La vague d’indignations se poursuit de belle manière contre l’un des historiens les plus réputés du Sénégal, Iba Der Thiam. Cela fait suite à la publication du volume I/A de l’Histoire générale du Sénégal (HGS).
Qu’arrive-t-il à Iba Der Thiam ? C’est la question que l’on pourrait raisonnablement se poser à propos du gigantesque projet d’histoire générale du Sénégal (HGS). Tant les reproches sont nombreux; et la façon, souvent impitoyable. D’anachronisme au départ, ils – reproches – sont, à ce jour, d’ordre ethnique et religieux.

Famille Niasséne
C’est Ahmed Khalifa Niass qui tire la sonnette d’alarme dès les premières heures de la publication du Tome I/A. En effet, le religieux fustige une « approximation » sur les dates, notamment dans l’existence d’une école appartenant à El Hadji Malick Sy. Imam Cheikh Mohamath Oumar Niass, membre de la famille de Cheikh Ibrahim Niass, lui a emboîté le pas.
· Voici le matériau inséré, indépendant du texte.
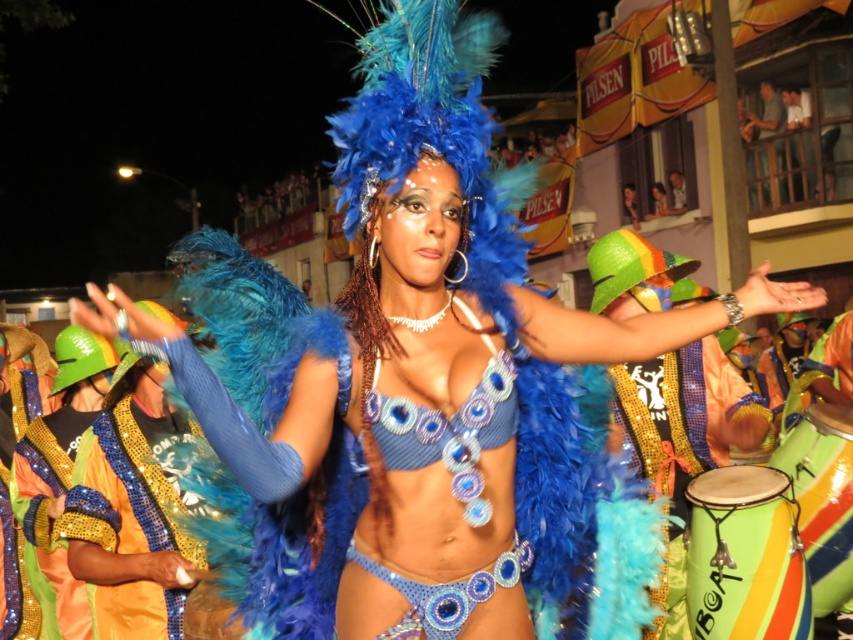
Question: Can you confirm if green painted wood drum at lower right is positioned below green striped drum at lower right?

Choices:
 (A) yes
 (B) no

Answer: (A)

Question: Among these objects, which one is farthest from the camera?

Choices:
 (A) green striped drum at lower right
 (B) shiny gold sequins at center

Answer: (A)

Question: Is shiny gold sequins at center closer to camera compared to green painted wood drum at lower right?

Choices:
 (A) yes
 (B) no

Answer: (B)

Question: Can you confirm if shiny gold sequins at center is positioned to the right of green painted wood drum at lower right?

Choices:
 (A) no
 (B) yes

Answer: (A)

Question: Which point appears closest to the camera in this image?

Choices:
 (A) (142, 600)
 (B) (735, 500)
 (C) (810, 508)

Answer: (B)

Question: Which object is closer to the camera taking this photo?

Choices:
 (A) green painted wood drum at lower right
 (B) green striped drum at lower right

Answer: (A)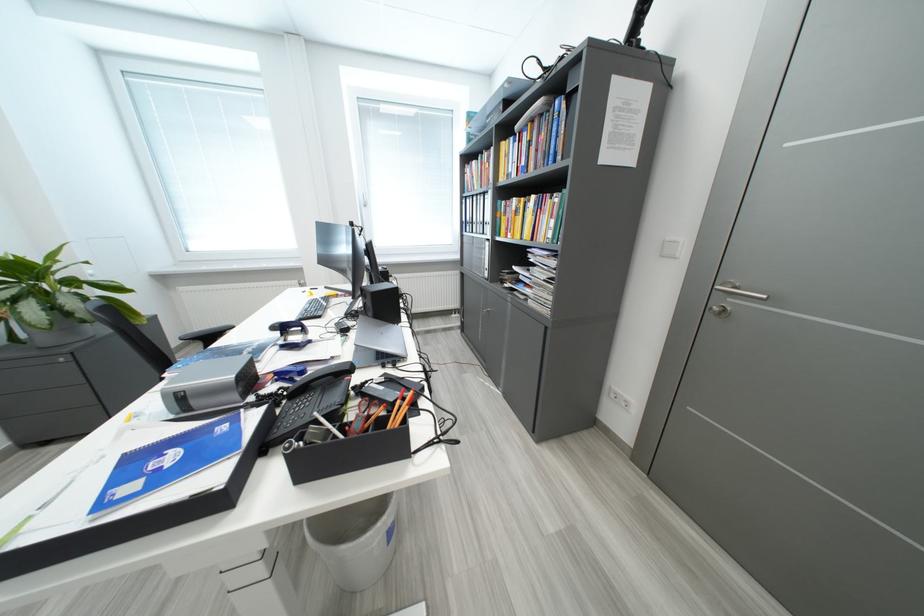
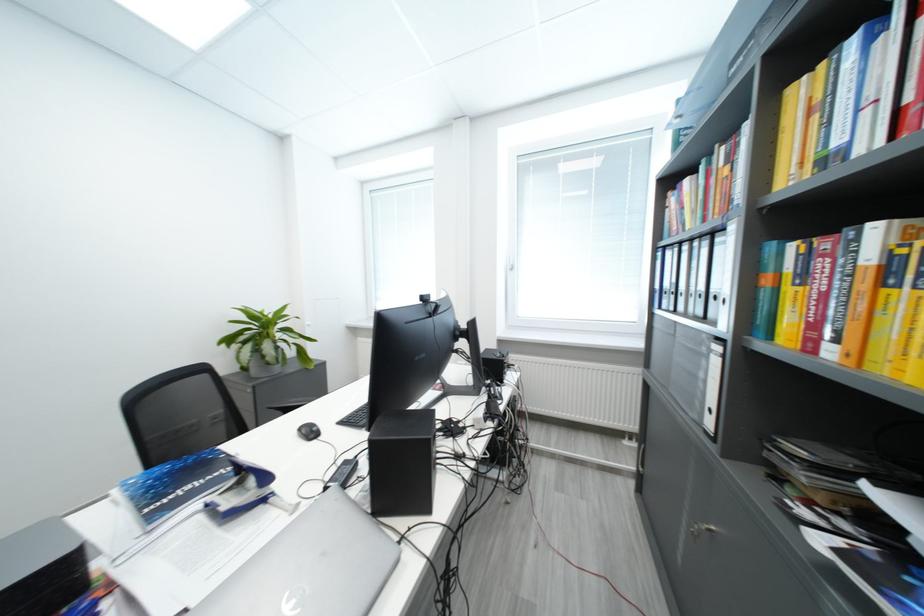
Question: The first image is from the beginning of the video and the second image is from the end. How did the camera likely rotate when shooting the video?

Choices:
 (A) Left
 (B) Right
 (C) Up
 (D) Down

Answer: (A)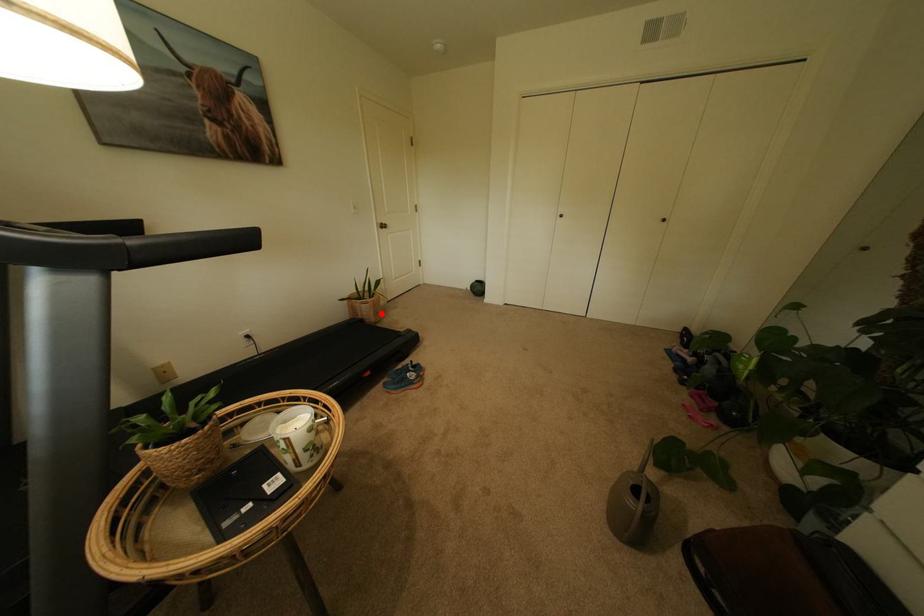
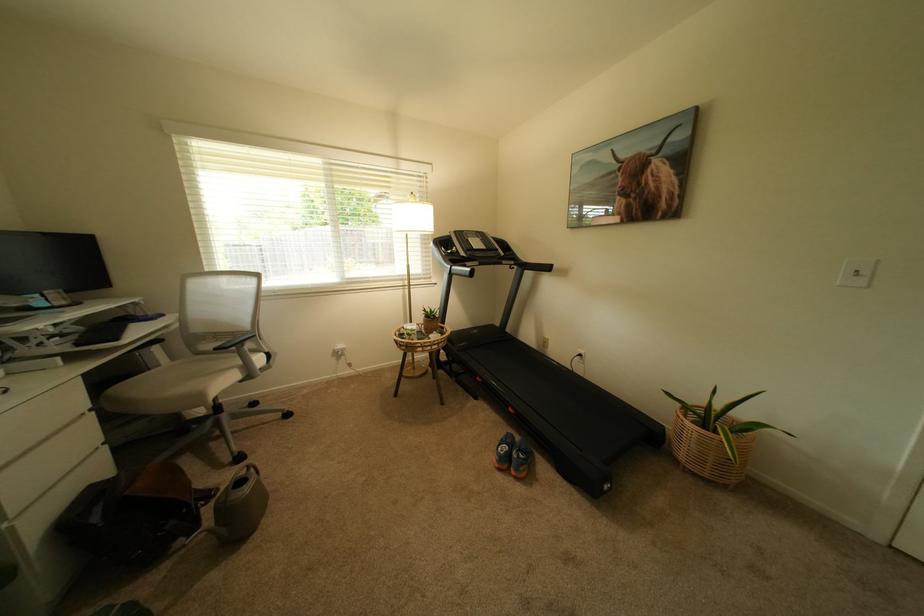
Question: I am providing you with two images of the same scene from different viewpoints. A red point is shown in image1. For the corresponding object point in image2, is it positioned nearer or farther from the camera?

Choices:
 (A) Nearer
 (B) Farther

Answer: (B)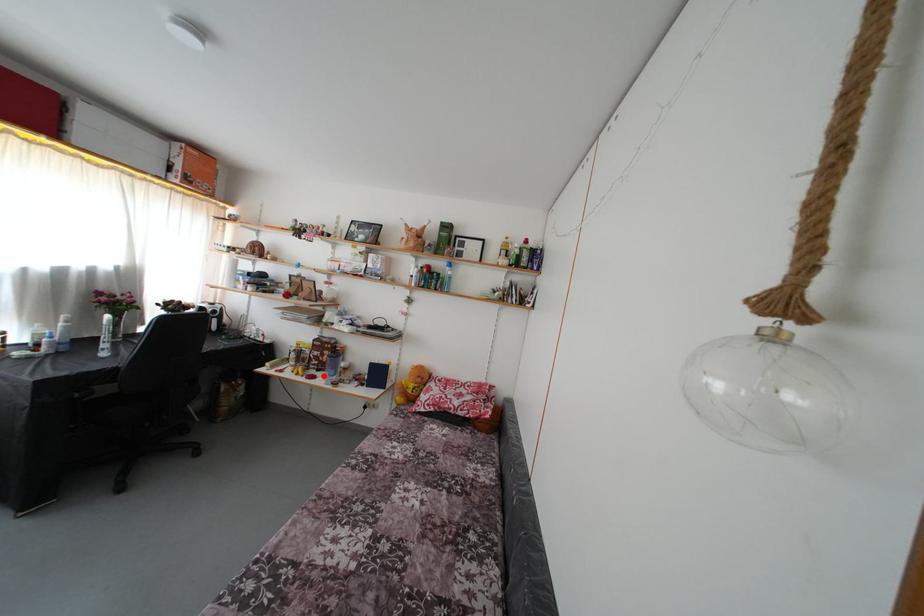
En conférence de presse ce dimanche, il a également exigé le retrait du livre des bibliothèques et la démission du professeur Iba Der Thiam de la tête du comité.

Communauté Layène
Elle n’exclut pas, elle-aussi, de suivre les pas de la communauté Niassène. En effet, Abdoulaye Thiaw, fils de Mame Alassane Laye, a interpellé les autorités étatiques sur les éventuels manquements de ces ouvrages censés relater l’histoire du Sénégal. Le religieux de proposer à ce que la rédaction « de cette histoire » soit arrêtée car, dit-il, ce que cela va engendrer n’augure rien de bon.

Mourides
Rawdur-r Rayâhin, structure de référence dans le mouridisme en matière de recherche et de vulgarisation de l’Islam en général et de l’oeuvre de Cheikh Ahmadou Bamba (Rta) en particulier, avait adressé un courriel au Professeur Iba Der Thiam, qui en avait accusé réception. Ce, pour proposer l’inclusion de toutes les familles religieuses dans le processus d’écriture de l’HGS. Mais elle-aussi, à l’image des autres familles religieuses, a montré sa totale désapprobation de passages entiers et à plusieurs endroits des ouvrages qui viennent d’être publiés par la Commission dirigée par le Professeur Iba Der Thiam.

Sine
Cette partie du pays, localité par essence, sérere, ne fait pas dans la dentelle. Sur les 752 pages consacrés au premier volume, s’indignent-ils, seuls trois pages leurs sont réservés. Un fait qui a suscité l’ire des petits-fils de Buur Sine Fa Maak qui y voient par là, leur histoire « tronquée ».